2016年2月5日。この日は、セーブ・ザ・チルドレンのモンゴル事務所にとって、大きな意味を持つ一日となった。家庭や教育現場を問わず、子どもへの体罰禁止が明記された法案が、国会で可決されたのだ(16年9月施行)。
私たちが、モンゴルで本格的に体罰の問題を取り上げて12年。06年には、教育現場での体罰も禁止され、体罰の全面禁止が法整備されたのは、東アジア初。世界においても49カ国目となった。私は07年以降、モンゴル事務所長として、子どもへの虐待や暴力を含む体罰の問題に関わってきた。その経験から、日本国内でも、子ども虐待の防止対策を考えるとき、体罰の法的全面禁止が不可欠であると感じている。
世界では、4人に3人の子どもが体罰を受けた経験があるといわれているが、モンゴルも例外ではない。少し古いデータになるが、05年、セーブ・ザ・チルドレンが600人以上の子どもを対象にモンゴルで実施した調査では、住む地域や、学校・家庭の区別に関係なく、半数以上の子どもが体罰を受けた経験があることが判明した。
モンゴル統計局が11年に発表した統計でも、実に半数近い46%の子ども(2~14歳)が、家庭内で体罰を受けたことがあるという結果が出た。モンゴルでは、しつけの一環として、当たり前のように存在していた体罰。この問題に取り組み始めた当初は、それまでモンゴル語で存在しなかった「体罰」という言葉を広めることから始めることとなった。
現状を踏まえ、私たちは、国会や政府関係機関に対して、メディアを巻き込む形で政策提言を行った。さらに、人権やジェンダーなど、さまざまな分野を専門とする25の組織と協働。子どもたちも、自らテレビやラジオ番組で声を上げる機会をつくった。16カ月の活動の末、06年12月、国会で教育法の改正が可決され、教育現場における体罰が禁止された。
私たちはその後も、政策提言活動はもちろん、体罰の全面禁止に向けて、実践面で支援を続けてきた。家庭や教育現場でのポジティブ・ディシプリン*の普及をはじめ、子どもたちを虐待や暴力から守るための制度づくりに取り組んだ。子どもたちが主体となり、広報啓発活動を行う「Spank Out Day」も07年から支援。毎年恒例の行事となり、メディアにも大きくとりあげられるようになった。こうした地道な活動の積み重ねが、子育てやしつけに対する国民意識に変化をもたらし、体罰の法的全面禁止につながったのではないかと考える。

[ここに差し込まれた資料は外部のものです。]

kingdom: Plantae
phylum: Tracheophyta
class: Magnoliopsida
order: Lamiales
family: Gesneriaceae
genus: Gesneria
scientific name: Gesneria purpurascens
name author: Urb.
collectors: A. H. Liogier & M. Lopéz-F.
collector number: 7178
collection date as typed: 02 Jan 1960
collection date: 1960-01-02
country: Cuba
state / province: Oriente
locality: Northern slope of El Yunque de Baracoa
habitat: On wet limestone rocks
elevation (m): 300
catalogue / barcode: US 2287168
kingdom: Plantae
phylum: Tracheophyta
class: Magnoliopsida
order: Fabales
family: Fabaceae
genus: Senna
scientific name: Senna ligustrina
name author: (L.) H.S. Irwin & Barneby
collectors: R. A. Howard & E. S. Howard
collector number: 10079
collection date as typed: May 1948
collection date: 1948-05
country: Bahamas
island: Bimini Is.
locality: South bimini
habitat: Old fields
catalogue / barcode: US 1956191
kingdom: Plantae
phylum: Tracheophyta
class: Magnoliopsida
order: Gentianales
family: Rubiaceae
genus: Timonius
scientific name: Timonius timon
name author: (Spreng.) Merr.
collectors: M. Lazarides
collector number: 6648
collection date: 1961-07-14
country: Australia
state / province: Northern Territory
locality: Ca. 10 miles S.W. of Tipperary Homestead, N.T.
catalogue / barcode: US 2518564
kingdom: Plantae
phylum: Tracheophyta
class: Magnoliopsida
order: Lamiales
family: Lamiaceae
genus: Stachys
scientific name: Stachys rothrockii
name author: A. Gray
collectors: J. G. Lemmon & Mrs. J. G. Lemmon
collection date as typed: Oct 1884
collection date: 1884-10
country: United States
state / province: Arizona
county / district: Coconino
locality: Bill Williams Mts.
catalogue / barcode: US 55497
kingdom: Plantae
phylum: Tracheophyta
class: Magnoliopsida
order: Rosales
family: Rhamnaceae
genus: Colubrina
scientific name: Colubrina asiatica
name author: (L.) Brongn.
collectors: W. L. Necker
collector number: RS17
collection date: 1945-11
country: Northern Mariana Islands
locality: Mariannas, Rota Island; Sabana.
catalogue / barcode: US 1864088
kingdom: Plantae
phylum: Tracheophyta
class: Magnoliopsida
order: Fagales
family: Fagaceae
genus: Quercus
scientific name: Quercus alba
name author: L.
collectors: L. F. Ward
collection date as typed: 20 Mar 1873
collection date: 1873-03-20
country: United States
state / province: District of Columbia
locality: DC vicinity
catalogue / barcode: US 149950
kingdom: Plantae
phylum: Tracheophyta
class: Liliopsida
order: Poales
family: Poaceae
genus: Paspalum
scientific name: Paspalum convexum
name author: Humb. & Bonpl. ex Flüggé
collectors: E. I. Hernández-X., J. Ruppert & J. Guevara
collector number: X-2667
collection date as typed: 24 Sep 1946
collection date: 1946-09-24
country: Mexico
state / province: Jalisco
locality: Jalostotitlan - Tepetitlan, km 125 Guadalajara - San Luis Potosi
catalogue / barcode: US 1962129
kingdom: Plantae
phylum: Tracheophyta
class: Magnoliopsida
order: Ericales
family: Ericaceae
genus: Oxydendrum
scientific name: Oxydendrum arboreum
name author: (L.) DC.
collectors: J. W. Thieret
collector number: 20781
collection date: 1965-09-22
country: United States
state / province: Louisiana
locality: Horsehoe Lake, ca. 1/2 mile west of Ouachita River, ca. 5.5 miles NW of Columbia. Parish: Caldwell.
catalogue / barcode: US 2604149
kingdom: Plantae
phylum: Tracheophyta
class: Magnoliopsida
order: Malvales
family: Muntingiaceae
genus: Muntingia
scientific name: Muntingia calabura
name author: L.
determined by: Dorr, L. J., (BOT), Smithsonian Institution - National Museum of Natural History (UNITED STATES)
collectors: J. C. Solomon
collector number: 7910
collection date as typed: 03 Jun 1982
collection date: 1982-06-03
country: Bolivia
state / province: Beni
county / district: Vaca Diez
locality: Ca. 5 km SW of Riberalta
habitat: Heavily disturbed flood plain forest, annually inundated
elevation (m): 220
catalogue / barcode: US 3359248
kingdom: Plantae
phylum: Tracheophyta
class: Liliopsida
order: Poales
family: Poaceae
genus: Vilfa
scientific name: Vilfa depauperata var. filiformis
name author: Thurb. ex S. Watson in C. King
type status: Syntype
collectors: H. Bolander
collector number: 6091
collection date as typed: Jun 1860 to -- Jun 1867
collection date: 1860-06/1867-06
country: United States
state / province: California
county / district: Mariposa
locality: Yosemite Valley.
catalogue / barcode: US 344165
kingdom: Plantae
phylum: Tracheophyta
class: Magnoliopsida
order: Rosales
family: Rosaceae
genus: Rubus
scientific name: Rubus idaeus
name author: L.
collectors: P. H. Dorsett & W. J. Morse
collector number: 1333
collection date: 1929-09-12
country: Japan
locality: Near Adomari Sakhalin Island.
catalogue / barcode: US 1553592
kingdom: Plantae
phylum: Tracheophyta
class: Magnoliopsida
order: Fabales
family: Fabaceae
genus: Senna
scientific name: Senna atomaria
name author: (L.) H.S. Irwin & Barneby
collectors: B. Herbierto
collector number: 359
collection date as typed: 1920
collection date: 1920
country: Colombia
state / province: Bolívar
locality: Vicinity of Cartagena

*ポジティブ・ディシプリンとは、セーブ・ザ・チルドレンが世界で促進する、子どもの権利にもとづく子育てガイド
モンゴルでは、体罰が全面的に禁止されるのに12年かかった。はたして日本では、あとどれくらいたてば全面禁止されるのか。わたしたち大人の、子どもたちに対する責任が問われている。
セーブ・ザ・チルドレン モンゴル事務所 所長 豊田光明
セーブ・ザ・チルドレンでは、日本国内でも、子ども虐待の予防、家庭を含むあらゆる場面における体罰等の法的全面禁止に向けて、政策提言活動や啓発活動に取り組んでいます。